The summary section was enhanced.

Minor comments:

All inclusions, corrections or clarifications as well as new citations are highlighted in yellow.

• Lines 49–50: Please add a reference supporting the claim that altered serotonergic signaling primarily disturbs pyramidal neuron function.

Included in the text

• Line 85: the authors state “… not identical to those after ingesting psychedelic substances, some important similarities do exist” but fail to describe which ones. Please specify the nature of these similarities (e.g., visual distortions, altered sense of self or time, etc.).

The sentence was accordingly clarified

• Line 94: The sentence on hypnagogic and hypnopompic phases adds little without further elaboration. Removing this sentence will improve clarity, but if retained, it should be better integrated into the paragraph and define both terms for clarity.

Removed

• Line 98: “In specific regions…” > please name these brain regions explicitly. Ideally, they would be visualized in the proposed new figure.

Brain regions were designated in the text

• Line 109: Clarify the “three-component model” of SP. If referring to intruder, incubus, and unusual bodily experiences, please list them explicitly and define as needed.

The term and its components were explained

• Line 115: Provide a brief definition of autoscopy at first mention.

Definition of autoscopy was included in the sentence

• Lines 123 onward: Numerous brain areas are cited (e.g., SPL, TPJ, right parietal cortex). It would be valuable if these regions were annotated in the suggested systems-level figure.

A new figure (Figure 1) was included in the manuscript.

• Line 168: Add a citation to substantiate the claim that these regions “play a key role in regulating muscle tone and processing sensory information.”

References were included in the text

• Line 177: Define synesthesia briefly.

Definition of synesthesia was included in the text

• Line 208: Add reference (perhaps reference #6) for the mechanism discussed.

Reference was designated, indeed it was reference 6

• Line 224 & 226: Add appropriate citations for claims regarding the role of these substances in cognitive/mood alterations and their essential role in hallucinogenesis.

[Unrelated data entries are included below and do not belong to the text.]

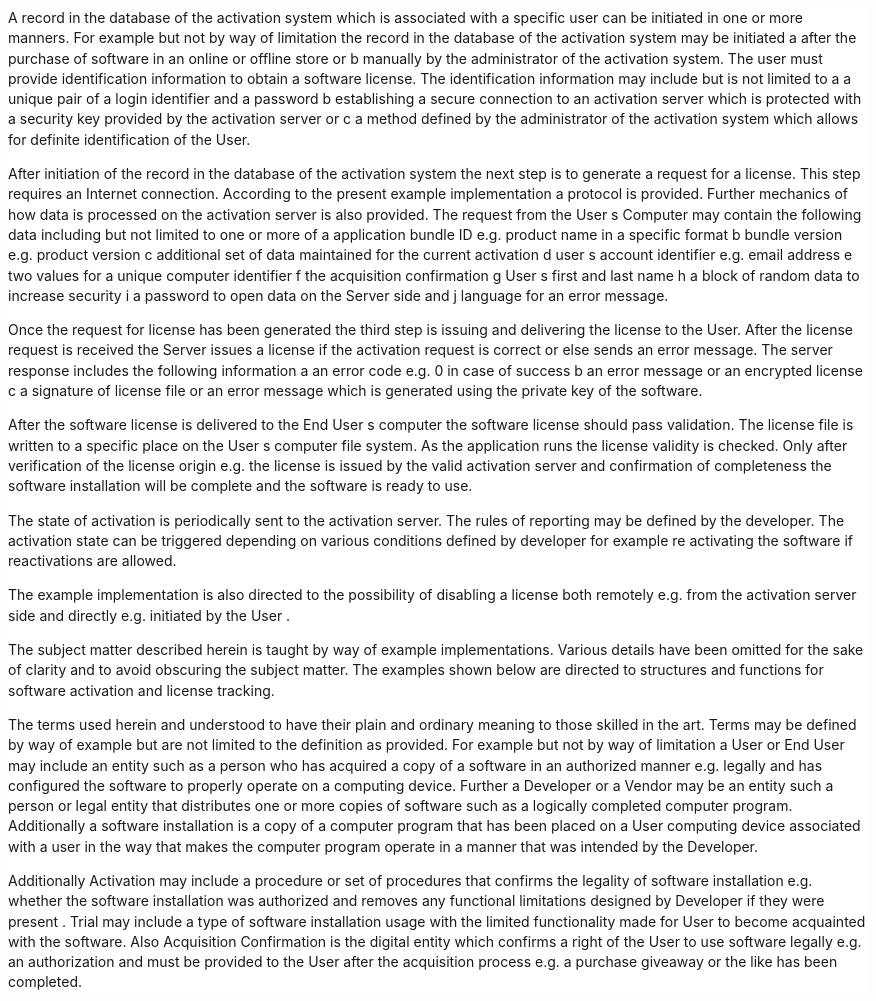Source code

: A record in the database of the activation system which is associated with a specific user can be initiated in one or more manners. For example but not by way of limitation the record in the database of the activation system may be initiated a after the purchase of software in an online or offline store or b manually by the administrator of the activation system. The user must provide identification information to obtain a software license. The identification information may include but is not limited to a a unique pair of a login identifier and a password b establishing a secure connection to an activation server which is protected with a security key provided by the activation server or c a method defined by the administrator of the activation system which allows for definite identification of the User.

After initiation of the record in the database of the activation system the next step is to generate a request for a license. This step requires an Internet connection. According to the present example implementation a protocol is provided. Further mechanics of how data is processed on the activation server is also provided. The request from the User s Computer may contain the following data including but not limited to one or more of a application bundle ID e.g. product name in a specific format b bundle version e.g. product version c additional set of data maintained for the current activation d user s account identifier e.g. email address e two values for a unique computer identifier f the acquisition confirmation g User s first and last name h a block of random data to increase security i a password to open data on the Server side and j language for an error message.

Once the request for license has been generated the third step is issuing and delivering the license to the User. After the license request is received the Server issues a license if the activation request is correct or else sends an error message. The server response includes the following information a an error code e.g. 0 in case of success b an error message or an encrypted license c a signature of license file or an error message which is generated using the private key of the software.

After the software license is delivered to the End User s computer the software license should pass validation. The license file is written to a specific place on the User s computer file system. As the application runs the license validity is checked. Only after verification of the license origin e.g. the license is issued by the valid activation server and confirmation of completeness the software installation will be complete and the software is ready to use.

The state of activation is periodically sent to the activation server. The rules of reporting may be defined by the developer. The activation state can be triggered depending on various conditions defined by developer for example re activating the software if reactivations are allowed.

The example implementation is also directed to the possibility of disabling a license both remotely e.g. from the activation server side and directly e.g. initiated by the User .

The subject matter described herein is taught by way of example implementations. Various details have been omitted for the sake of clarity and to avoid obscuring the subject matter. The examples shown below are directed to structures and functions for software activation and license tracking.

The terms used herein and understood to have their plain and ordinary meaning to those skilled in the art. Terms may be defined by way of example but are not limited to the definition as provided. For example but not by way of limitation a User or End User may include an entity such as a person who has acquired a copy of a software in an authorized manner e.g. legally and has configured the software to properly operate on a computing device. Further a Developer or a Vendor may be an entity such a person or legal entity that distributes one or more copies of software such as a logically completed computer program. Additionally a software installation is a copy of a computer program that has been placed on a User computing device associated with a user in the way that makes the computer program operate in a manner that was intended by the Developer.

Additionally Activation may include a procedure or set of procedures that confirms the legality of software installation e.g. whether the software installation was authorized and removes any functional limitations designed by Developer if they were present . Trial may include a type of software installation usage with the limited functionality made for User to become acquainted with the software. Also Acquisition Confirmation is the digital entity which confirms a right of the User to use software legally e.g. an authorization and must be provided to the User after the acquisition process e.g. a purchase giveaway or the like has been completed.
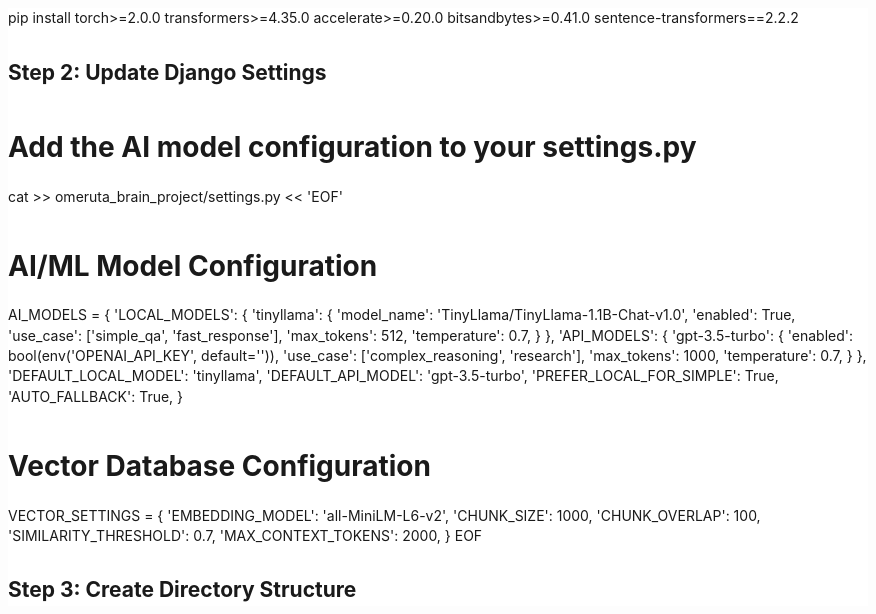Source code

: pip install torch>=2.0.0 transformers>=4.35.0 accelerate>=0.20.0 bitsandbytes>=0.41.0 sentence-transformers==2.2.2

## Step 2: Update Django Settings

# Add the AI model configuration to your settings.py

cat >> omeruta_brain_project/settings.py << 'EOF'

# AI/ML Model Configuration

AI_MODELS = {
'LOCAL_MODELS': {
'tinyllama': {
'model_name': 'TinyLlama/TinyLlama-1.1B-Chat-v1.0',
'enabled': True,
'use_case': ['simple_qa', 'fast_response'],
'max_tokens': 512,
'temperature': 0.7,
}
},
'API_MODELS': {
'gpt-3.5-turbo': {
'enabled': bool(env('OPENAI_API_KEY', default='')),
'use_case': ['complex_reasoning', 'research'],
'max_tokens': 1000,
'temperature': 0.7,
}
},
'DEFAULT_LOCAL_MODEL': 'tinyllama',
'DEFAULT_API_MODEL': 'gpt-3.5-turbo',
'PREFER_LOCAL_FOR_SIMPLE': True,
'AUTO_FALLBACK': True,
}

# Vector Database Configuration

VECTOR_SETTINGS = {
'EMBEDDING_MODEL': 'all-MiniLM-L6-v2',
'CHUNK_SIZE': 1000,
'CHUNK_OVERLAP': 100,
'SIMILARITY_THRESHOLD': 0.7,
'MAX_CONTEXT_TOKENS': 2000,
}
EOF

## Step 3: Create Directory Structure
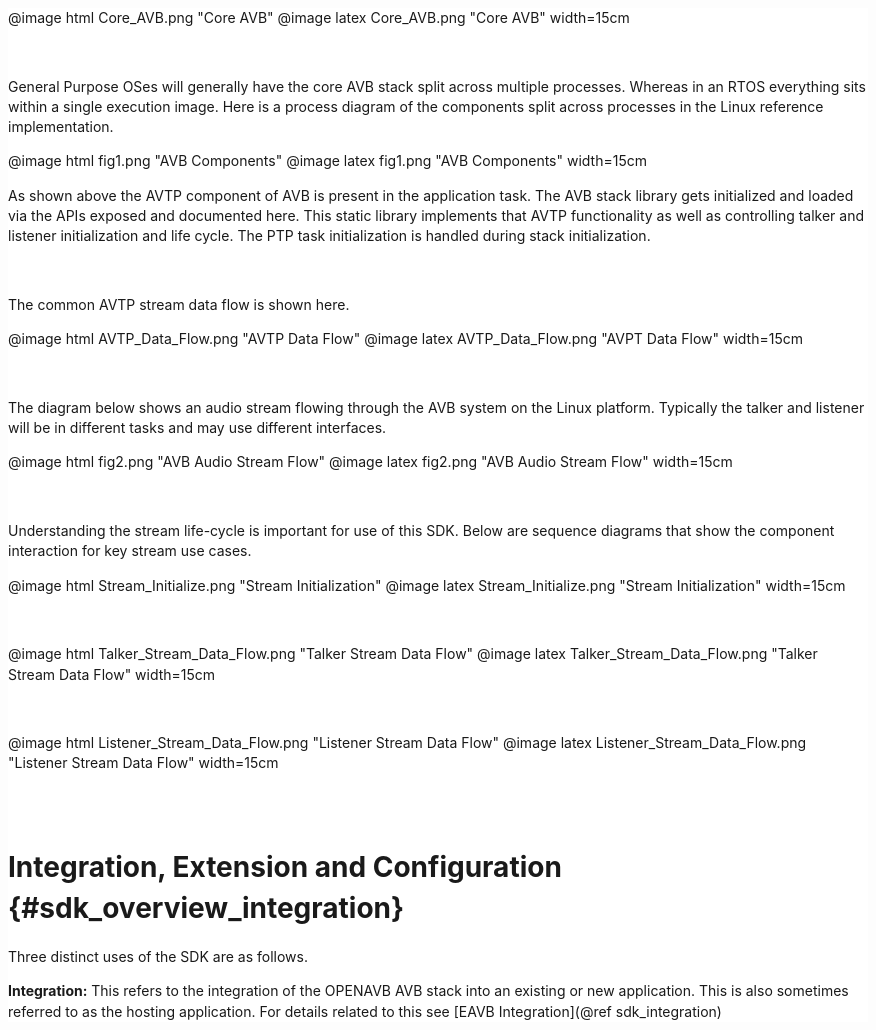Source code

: @image html   Core_AVB.png "Core AVB"
@image latex  Core_AVB.png "Core AVB" width=15cm

<br>

General Purpose OSes will generally have the core AVB stack split across 
multiple processes. Whereas in an RTOS everything sits within a single execution 
image. Here is a process diagram of the components split across processes in the 
Linux reference implementation. 

@image html  fig1.png "AVB Components"
@image latex fig1.png "AVB Components" width=15cm

As shown above the AVTP component of AVB is present in the application task.
The AVB stack library gets initialized and loaded via the APIs exposed and
documented here. This static library implements that AVTP functionality as well
as controlling talker and listener initialization and life cycle. The PTP task
initialization is handled during stack initialization.

<br>

The common AVTP stream data flow is shown here.

@image html   AVTP_Data_Flow.png "AVTP Data Flow"
@image latex  AVTP_Data_Flow.png "AVPT Data Flow" width=15cm

<br>

The diagram below shows an audio stream flowing through the AVB system on the 
Linux platform. Typically the talker and listener will be in different tasks and 
may use different interfaces. 

@image html  fig2.png "AVB Audio Stream Flow"
@image latex fig2.png "AVB Audio Stream Flow" width=15cm

<br>

Understanding the stream life-cycle is important for use of this SDK. Below are 
sequence diagrams that show the component interaction for key stream use cases. 

@image html   Stream_Initialize.png "Stream Initialization"
@image latex  Stream_Initialize.png "Stream Initialization" width=15cm

<br>

@image html   Talker_Stream_Data_Flow.png "Talker Stream Data Flow"
@image latex  Talker_Stream_Data_Flow.png "Talker Stream Data Flow" width=15cm

<br>

@image html   Listener_Stream_Data_Flow.png "Listener Stream Data Flow"
@image latex  Listener_Stream_Data_Flow.png "Listener Stream Data Flow" width=15cm

<br>

Integration, Extension and Configuration {#sdk_overview_integration}
========================================
Three distinct uses of the SDK are as follows.

**Integration:** This refers to the integration of the OPENAVB AVB stack into an 
existing or new application. This is also sometimes referred to as the hosting 
application. For details related to this see [EAVB Integration](@ref 
sdk_integration) 
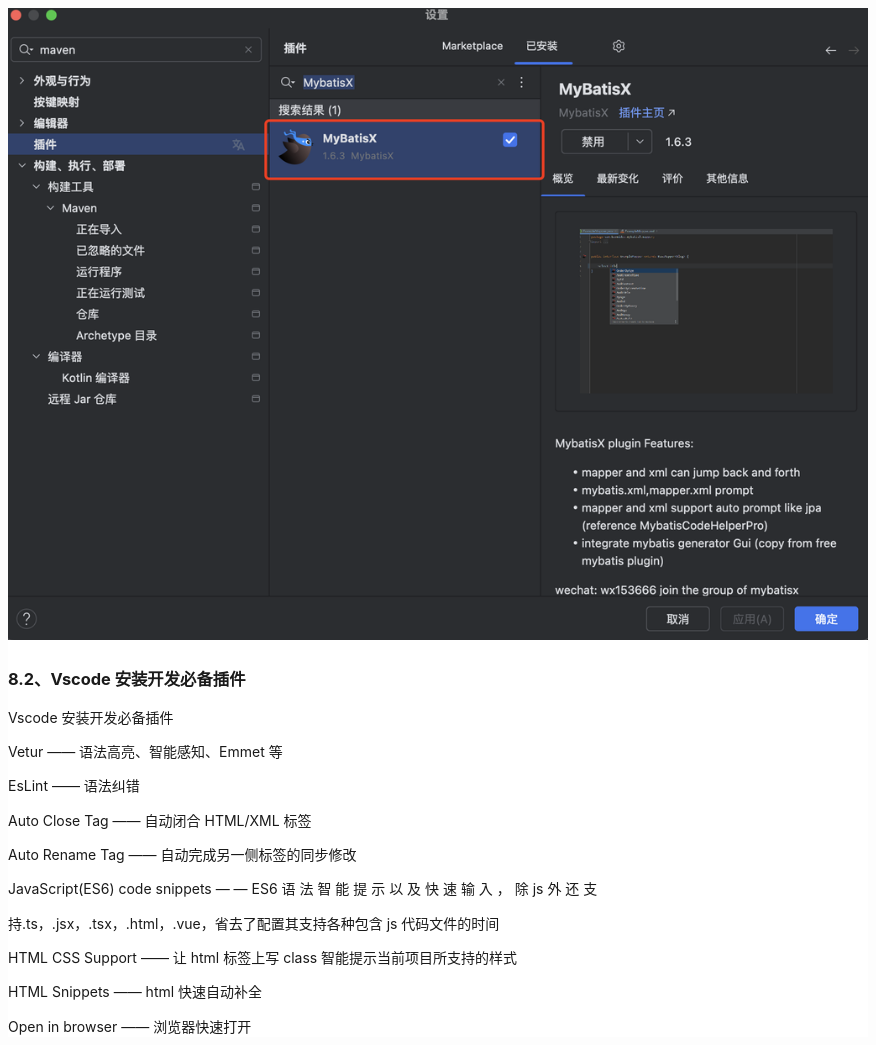 ![image-20241229122251237](upload/image-20241229122251237.png)

### 8.2、Vscode 安装开发必备插件

Vscode 安装开发必备插件

Vetur —— 语法高亮、智能感知、Emmet 等

EsLint —— 语法纠错

Auto Close Tag —— 自动闭合 HTML/XML 标签

Auto Rename Tag —— 自动完成另一侧标签的同步修改

JavaScript(ES6) code snippets — — ES6 语 法 智 能 提 示 以 及 快 速 输 入 ， 除 js 外 还 支

持.ts，.jsx，.tsx，.html，.vue，省去了配置其支持各种包含 js 代码文件的时间

HTML CSS Support —— 让 html 标签上写 class 智能提示当前项目所支持的样式

HTML Snippets —— html 快速自动补全

Open in browser —— 浏览器快速打开
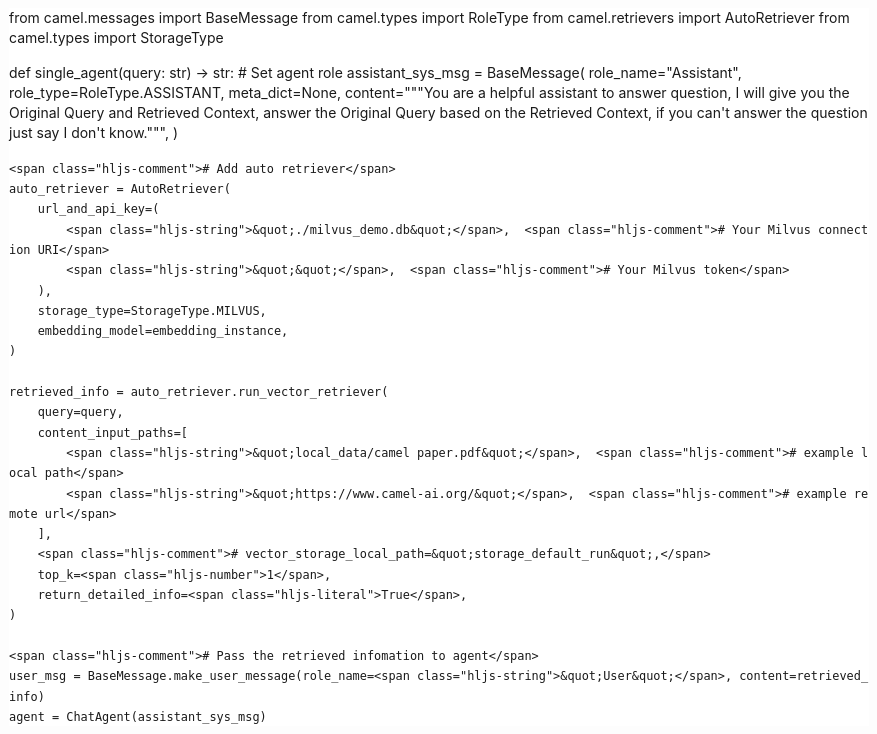 <span class="hljs-keyword">from</span> camel.messages <span class="hljs-keyword">import</span> BaseMessage
<span class="hljs-keyword">from</span> camel.types <span class="hljs-keyword">import</span> RoleType
<span class="hljs-keyword">from</span> camel.retrievers <span class="hljs-keyword">import</span> AutoRetriever
<span class="hljs-keyword">from</span> camel.types <span class="hljs-keyword">import</span> StorageType


<span class="hljs-keyword">def</span> <span class="hljs-title function_">single_agent</span>(<span class="hljs-params">query: <span class="hljs-built_in">str</span></span>) -&gt; <span class="hljs-built_in">str</span>:
    <span class="hljs-comment"># Set agent role</span>
    assistant_sys_msg = BaseMessage(
        role_name=<span class="hljs-string">&quot;Assistant&quot;</span>,
        role_type=RoleType.ASSISTANT,
        meta_dict=<span class="hljs-literal">None</span>,
        content=<span class="hljs-string">&quot;&quot;&quot;You are a helpful assistant to answer question,
         I will give you the Original Query and Retrieved Context,
        answer the Original Query based on the Retrieved Context,
        if you can&#x27;t answer the question just say I don&#x27;t know.&quot;&quot;&quot;</span>,
    )

    <span class="hljs-comment"># Add auto retriever</span>
    auto_retriever = AutoRetriever(
        url_and_api_key=(
            <span class="hljs-string">&quot;./milvus_demo.db&quot;</span>,  <span class="hljs-comment"># Your Milvus connection URI</span>
            <span class="hljs-string">&quot;&quot;</span>,  <span class="hljs-comment"># Your Milvus token</span>
        ),
        storage_type=StorageType.MILVUS,
        embedding_model=embedding_instance,
    )

    retrieved_info = auto_retriever.run_vector_retriever(
        query=query,
        content_input_paths=[
            <span class="hljs-string">&quot;local_data/camel paper.pdf&quot;</span>,  <span class="hljs-comment"># example local path</span>
            <span class="hljs-string">&quot;https://www.camel-ai.org/&quot;</span>,  <span class="hljs-comment"># example remote url</span>
        ],
        <span class="hljs-comment"># vector_storage_local_path=&quot;storage_default_run&quot;,</span>
        top_k=<span class="hljs-number">1</span>,
        return_detailed_info=<span class="hljs-literal">True</span>,
    )

    <span class="hljs-comment"># Pass the retrieved infomation to agent</span>
    user_msg = BaseMessage.make_user_message(role_name=<span class="hljs-string">&quot;User&quot;</span>, content=retrieved_info)
    agent = ChatAgent(assistant_sys_msg)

References were included in the text

• Lines 254 onward: The introductory paragraph of this section is a dense, single sentence that is difficult to follow. Please rephrase for clarity and introduce the concept of biased agonism with a brief explanation at first use.

Paragraph was rewritten to clarify its meaning.

• Lines 272 onward: Specify which figure is being referenced (presumably Figure 2) and ensure figures are cited appropriately throughout.

Clear indications to figure 2, part A and B according with references to differentially colored pathways were included in the text of the manuscript.

• Table 1: Please adopt a consistent naming convention for the column “compound”, such as Chemical name (common name) or vice versa.

The consistent nomenclature was adopted with chemical name, followed by abbreviated symbol with a common name / abbreviation in the parentheses

• Line 317: The phrase “in this review…” is misplaced, as it occurs near the end of the article. Consider removing or rephrasing.

Rephrased

• Line 355: Define psychotomimetic.

Psychotomimetic effects were explained in the text

• Line 362: Define N170 as the negative deflection in local field potential ~170 ms after a visual stimulus.

Explained in the text

Round 2

Reviewer 1 Report

Comments and Suggestions for Authors

No additional comments

Reviewer 2 Report

Comments and Suggestions for Authors

I appreciate the authors' effort to enhance the quality of the manuscript and to satisfactorily answer all of my comments.  Congratulation for this fine review.